Perhaps one of the considerations justifying its choice by some amateur musical companies is its requirement for a single set for both Acts. The ones usually chosen consist of flats and cloths suggesting the walls of the Tower of London surrounding a flat stage area representing Tower Green. For this production Alison Cooper avoided this conventional setting and devised a set almost entirely consisting of rostra. Their size, shape and positioning gave it a clean, modern look, but when combined with the style and colouring of the costumes allowed the piece to be firmly set in the medieval period in which the action was deemed to take place.

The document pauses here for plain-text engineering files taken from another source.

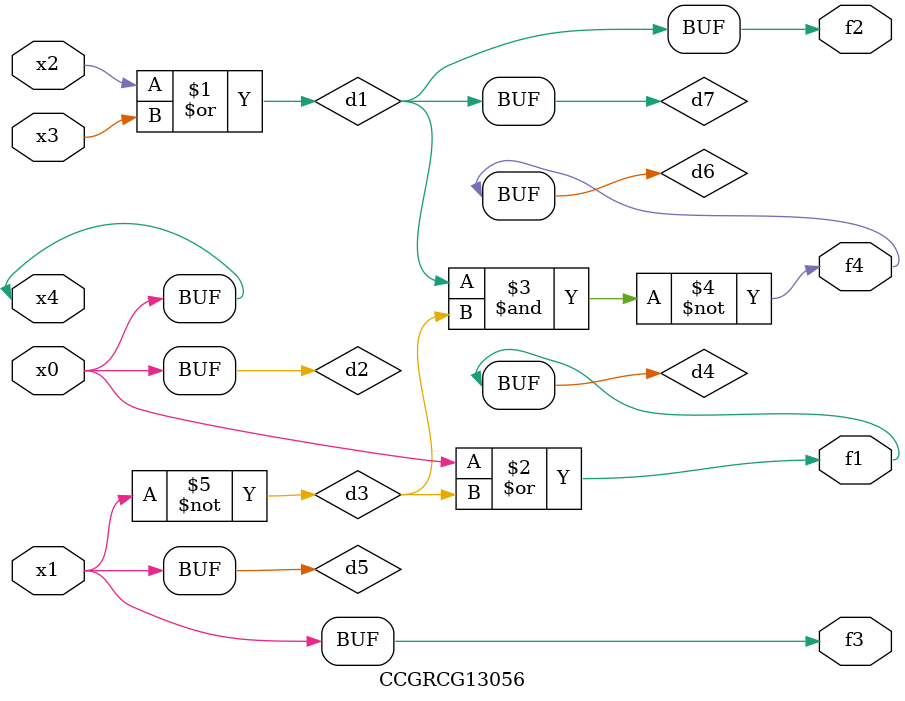
<source format=v>
module CCGRCG13056(
	input x0, x1, x2, x3, x4,
	output f1, f2, f3, f4
);

	wire d1, d2, d3, d4, d5, d6, d7;

	or (d1, x2, x3);
	buf (d2, x0, x4);
	not (d3, x1);
	or (d4, d2, d3);
	not (d5, d3);
	nand (d6, d1, d3);
	or (d7, d1);
	assign f1 = d4;
	assign f2 = d7;
	assign f3 = d5;
	assign f4 = d6;
endmodule

</source>
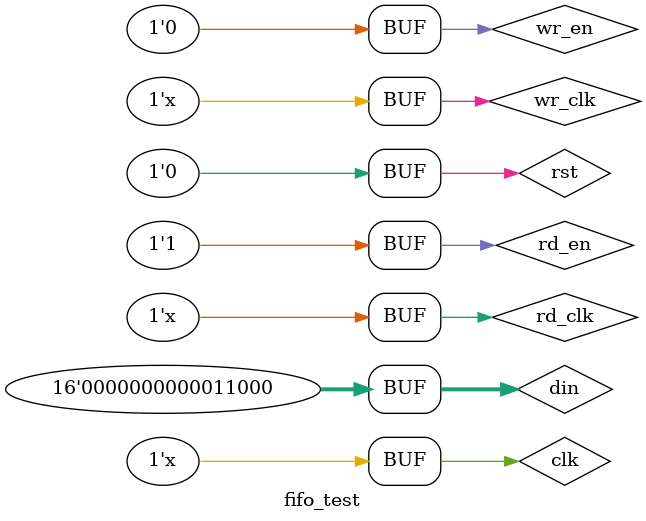
<source format=v>
`timescale 1ns / 1ps


module fifo_test(

    );
    
    // Input
    reg rst;

    reg [15:0]din;
    reg wr_en;
    reg rd_en;
    
    reg clk = 0;
    always #1 clk = ~clk;
    wire wr_clk = clk;
    wire rd_clk = clk;
    
    initial begin
        rst = 1;
        #20 rst = 0;
    end
    
    initial begin
		#20;
		wr_en = 1;
		rd_en =0;
		din = 24;
		#200;
		wr_en = 0;
		rd_en = 1;
	end
    
    
    wire dout;
    wire full;
    wire empty;
    wire wr_rst_busy;
    wire rd_rst_busy;

    
    camera_wr_fifo your_instance_name (
  .rst(rst),                  // input wire rst
  .wr_clk(wr_clk),            // input wire wr_clk
  .rd_clk(rd_clk),            // input wire rd_clk
  .din(din),                  // input wire [15 : 0] din
  .wr_en(wr_en),              // input wire wr_en
  .rd_en(rd_en),              // input wire rd_en
  .dout(dout),                // output wire [127 : 0] dout
  .full(full),                // output wire full
  .empty(empty),              // output wire empty
  .wr_rst_busy(wr_rst_busy),  // output wire wr_rst_busy
  .rd_rst_busy(rd_rst_busy)  // output wire rd_rst_busy
);
endmodule

</source>
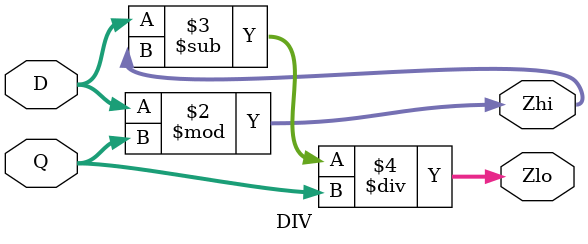
<source format=v>
module DIV(
input signed [31:0] D, Q, 
output reg [31:0] Zhi,Zlo);
	
	always @ (D or Q)
	begin
		Zhi = D % Q;
		Zlo = (D - Zhi) / Q;
	end
				
endmodule
</source>
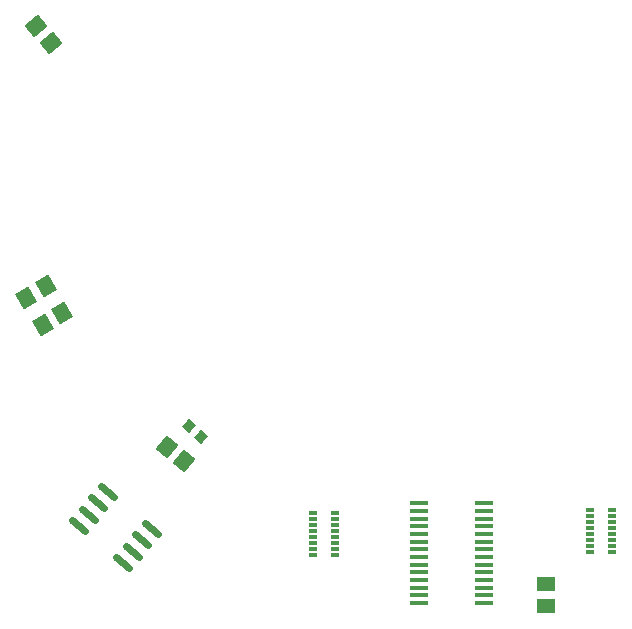
<source format=gbr>
G04 Layer_Color=128*
%FSLAX26Y26*%
%MOIN*%
%TF.FileFunction,Paste,Bot*%
%TF.Part,Single*%
%TFFileComment,Halloween PCB
Pumpkin Badge
V1
Gadorach
(W.W.S.)*%
G01*
G75*
%TA.AperFunction,SMDPad,CuDef*%
G04:AMPARAMS|DCode=19|XSize=35.433mil|YSize=31.496mil|CornerRadius=0mil|HoleSize=0mil|Usage=FLASHONLY|Rotation=230.000|XOffset=0mil|YOffset=0mil|HoleType=Round|Shape=Rectangle|*
%AMROTATEDRECTD19*
4,1,4,-0.000676,0.023694,0.023452,0.003449,0.000676,-0.023694,-0.023452,-0.003449,-0.000676,0.023694,0.0*
%
%ADD19ROTATEDRECTD19*%

G04:AMPARAMS|DCode=36|XSize=59.055mil|YSize=51.181mil|CornerRadius=0mil|HoleSize=0mil|Usage=FLASHONLY|Rotation=220.000|XOffset=0mil|YOffset=0mil|HoleType=Round|Shape=Rectangle|*
%AMROTATEDRECTD36*
4,1,4,0.006170,0.038584,0.039069,-0.000624,-0.006170,-0.038584,-0.039069,0.000624,0.006170,0.038584,0.0*
%
%ADD36ROTATEDRECTD36*%

G04:AMPARAMS|DCode=37|XSize=23.622mil|YSize=80.709mil|CornerRadius=0mil|HoleSize=0mil|Usage=FLASHONLY|Rotation=50.000|XOffset=0mil|YOffset=0mil|HoleType=Round|Shape=Round|*
%AMOVALD37*
21,1,0.057087,0.023622,0.000000,0.000000,140.0*
1,1,0.023622,0.021865,-0.018347*
1,1,0.023622,-0.021865,0.018347*
%
%ADD37OVALD37*%

G04:AMPARAMS|DCode=38|XSize=59.055mil|YSize=51.181mil|CornerRadius=0mil|HoleSize=0mil|Usage=FLASHONLY|Rotation=120.000|XOffset=0mil|YOffset=0mil|HoleType=Round|Shape=Rectangle|*
%AMROTATEDRECTD38*
4,1,4,0.036926,-0.012776,-0.007398,-0.038367,-0.036926,0.012776,0.007398,0.038367,0.036926,-0.012776,0.0*
%
%ADD38ROTATEDRECTD38*%

%ADD39R,0.059055X0.051181*%
G04:AMPARAMS|DCode=40|XSize=59.055mil|YSize=51.181mil|CornerRadius=0mil|HoleSize=0mil|Usage=FLASHONLY|Rotation=50.000|XOffset=0mil|YOffset=0mil|HoleType=Round|Shape=Rectangle|*
%AMROTATEDRECTD40*
4,1,4,0.000624,-0.039069,-0.038584,-0.006170,-0.000624,0.039069,0.038584,0.006170,0.000624,-0.039069,0.0*
%
%ADD40ROTATEDRECTD40*%

%ADD41R,0.030000X0.014000*%
%ADD42R,0.064961X0.011811*%
D19*
X3099582Y2133140D02*
D03*
X3141804Y2097710D02*
D03*
D36*
X2639459Y3409878D02*
D03*
X2591377Y3467181D02*
D03*
D37*
X2977172Y1791448D02*
D03*
X2945034Y1753146D02*
D03*
X2912894Y1714842D02*
D03*
X2880754Y1676542D02*
D03*
X2830900Y1914184D02*
D03*
X2798762Y1875882D02*
D03*
X2766622Y1837580D02*
D03*
X2734482Y1799278D02*
D03*
D38*
X2557610Y2561300D02*
D03*
X2622390Y2598700D02*
D03*
X2612610Y2471300D02*
D03*
X2677390Y2508700D02*
D03*
D39*
X4290000Y1607402D02*
D03*
Y1532598D02*
D03*
D40*
X3027282Y2064178D02*
D03*
X3084584Y2016096D02*
D03*
D41*
X4511500Y1715000D02*
D03*
Y1735000D02*
D03*
Y1755000D02*
D03*
Y1775000D02*
D03*
Y1795000D02*
D03*
Y1815000D02*
D03*
Y1835000D02*
D03*
Y1855000D02*
D03*
X4438500D02*
D03*
Y1835000D02*
D03*
Y1815000D02*
D03*
Y1795000D02*
D03*
Y1775000D02*
D03*
Y1755000D02*
D03*
Y1735000D02*
D03*
Y1715000D02*
D03*
X3515000Y1845000D02*
D03*
Y1825000D02*
D03*
Y1805000D02*
D03*
Y1785000D02*
D03*
Y1765000D02*
D03*
Y1745000D02*
D03*
Y1725000D02*
D03*
Y1705000D02*
D03*
X3588000D02*
D03*
Y1725000D02*
D03*
Y1745000D02*
D03*
Y1765000D02*
D03*
Y1785000D02*
D03*
Y1805000D02*
D03*
Y1825000D02*
D03*
Y1845000D02*
D03*
D42*
X3865748Y1543662D02*
D03*
Y1569252D02*
D03*
Y1594842D02*
D03*
Y1620434D02*
D03*
Y1646024D02*
D03*
Y1671614D02*
D03*
Y1697204D02*
D03*
Y1722796D02*
D03*
Y1748386D02*
D03*
Y1773976D02*
D03*
Y1799566D02*
D03*
Y1825158D02*
D03*
Y1850748D02*
D03*
Y1876338D02*
D03*
X4084252Y1543662D02*
D03*
Y1569252D02*
D03*
Y1594842D02*
D03*
Y1620434D02*
D03*
Y1646024D02*
D03*
Y1671614D02*
D03*
Y1697204D02*
D03*
Y1722796D02*
D03*
Y1748386D02*
D03*
Y1773976D02*
D03*
Y1799566D02*
D03*
Y1825158D02*
D03*
Y1850748D02*
D03*
Y1876338D02*
D03*
%TF.MD5,56cc35af1332360416e2eb31c87ea531*%
M02*

</source>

The rostra were complimented by a large portcullis type structure upstage right to confirm the impression of a castle, which enhanced the very attractive setting in which the tale could unfold. The use of rostra allowed for the positioning of individuals on different levels to underline their importance in each scene, and provided several distinct floor areas in which groups of characters could be located according to their relevance to the action at any particular time.

Whilst the orchestra was playing the overture a few of the leading characters were observed on stage. These included Phoebe, looking rather sad as she contemplates the fate of Colonel Fairfax, and Wilfred Shadbolt, who by his attempt to trap birds gave an indication of his vocation of jailer and tormentor. The orchestra was directed by Angela Barker with her usual skill, interpreting the score feelingly, with a pleasing balance of tones expressed in a suitably stately manner.

The effective use of different colours on the cyc at the rear of the stage, together with the use of gobos helped create atmosphere and mood, as did the hand held “candles” with which the opening of Act 2 was lit. Lighting of individual characters was achieved in a subtle manner, with the level of their illumination being gradually increased instead of being harshly spotlit.

Most of the cast chosen were able to offer considerable experience in performing with your company as with others. As a number of them had or were receiving formal vocal training it is hardly surprising that they all sang well. Amongst these was David Brown playing the hero of the piece, Colonel Fairfax, who sang in a most praiseworthy manner. Although with her blond hair hidden we might have had difficulty in recognising Lynda Barrett playing Phoebe, there was no mistaking the quality of her singing. I was a little concerned that David Longes as Jack Point touched his hair as if to assure himself that his wig was in place, only to find, at the end, that its wearing was essential to his interpretation of the character. Alastair Lindsey-Renton provided a more humane portrayal of Wilfred Shadbolt than is usually seen, appearing to be a little more slow, dull and vacant person, rather than the evil, obnoxious individual that is often offered. He was completely in character throughout, including his curtain call. Jane Hogg was a very attractive Elsie Maynard and delighted us all with her excellent soprano singing. It was a great pity that Sarah Esser, after months of rehearsal, should have a car accident immediately before the show, and it was fortunate for your society and brave on the part of Brenda Judd that she was able to take over the role of Dame Carruthers with virtually no rehearsal. She was obviously very familiar with the part and I am sure that few in the audience would have been aware of the change if an announcement had not been made. In smaller parts I thought that Neil Williams’ singing was particularly noteworthy with “This the Autumn”, as was Chris Whitebread in his depiction of the Lieutenant. All those with solos were well supported by a large and vocal chorus.

The gesture of placing a flower at the point where Jack Point died instead of having him take a bow during the Curtain Call provided a poignant moment to end an excellent show.

My wife, Jackie, and I were very pleased that you should have invited us once again to one of your first class presentations in the tip top venue that is the Harlequin. We thank you for looking after us so well with the chance of having a chat with Ginny King before the show, and with Alison Cooper and Ginny whilst enjoying your hospitality during the interval.